The short-term trend in the US dollar is still uncertain due to the support at 104.92, so it might be wise to stay away from the forex market this week, or look carefully for short-term trades that do not include the US dollar, or sell the US dollar.

British pound / US dollar

Last week saw the formation of a pair British pound / US dollar For a strong bullish candle that closed above the highest level it had recorded last week, which is a somewhat bullish sign.

The long-term upward trend of the US dollar is likely to be over, and the pound once again showed some strength in the short term last week, and in fact it is one of the strongest major currencies.

I believe that this pair will continue to go higher provided that the US dollar is weak, with the pound continuing to strengthen somewhat due to the above-average volatility. This could be jeopardized if the Governor of the BoE gives a very bleak picture in the short term in his public comments due this week.

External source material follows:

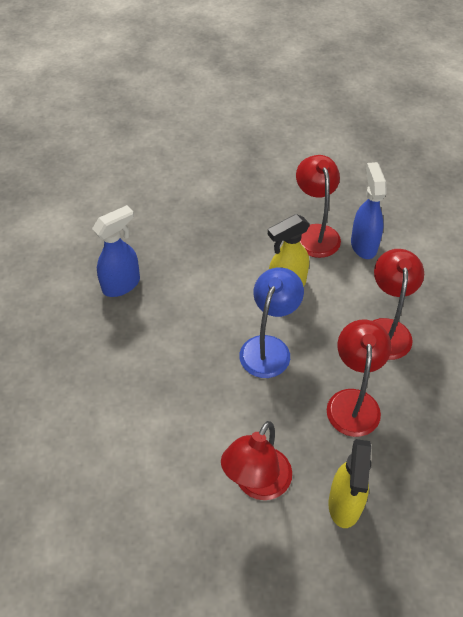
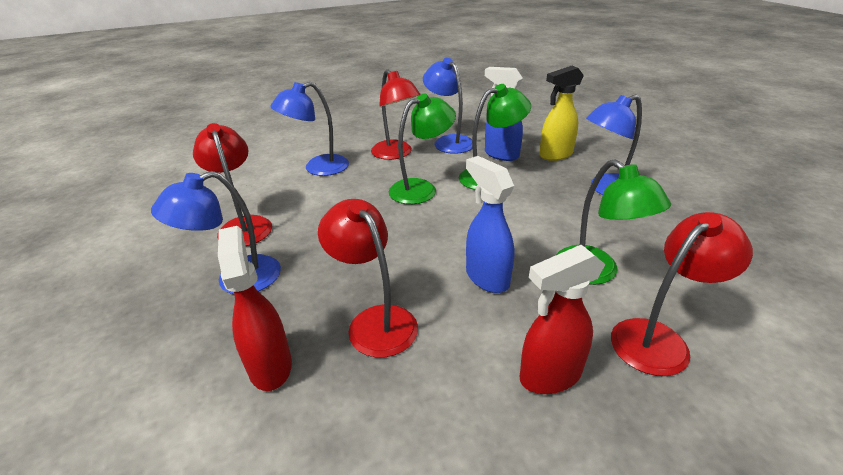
blue lamp: 1 -> 4
green lamp: 0 -> 3
red spray bottle: 0 -> 2
yellow spray bottle: 2 -> 1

Weekly chart of the British pound / US dollar


pair form EUR/USD Last week was a bullish engulfing candle, but the candle did not breach the top of last week’s range, so the upward trend seems weak. It will be difficult for the bulls to be convinced here until the price consolidates above the very key resistance level at $1.0486 or perhaps the big round number just above $1.0500.

I believe that this pair will continue to go higher provided that the US dollar is weak, although the GBP/USD seems to be the best way to go long over the next week.

EUR/USD weekly chart


I think that probably the best opportunity in the financial markets this week will be very cautious longs in the GBP/USD. However, swing or position traders should be very careful because the 50-day moving average is still below the 100-day moving average, which indicates that this upward trend has not yet been established.

Are you ready to trade our weekly forex forecast? Here are the best forex brokers to choose from.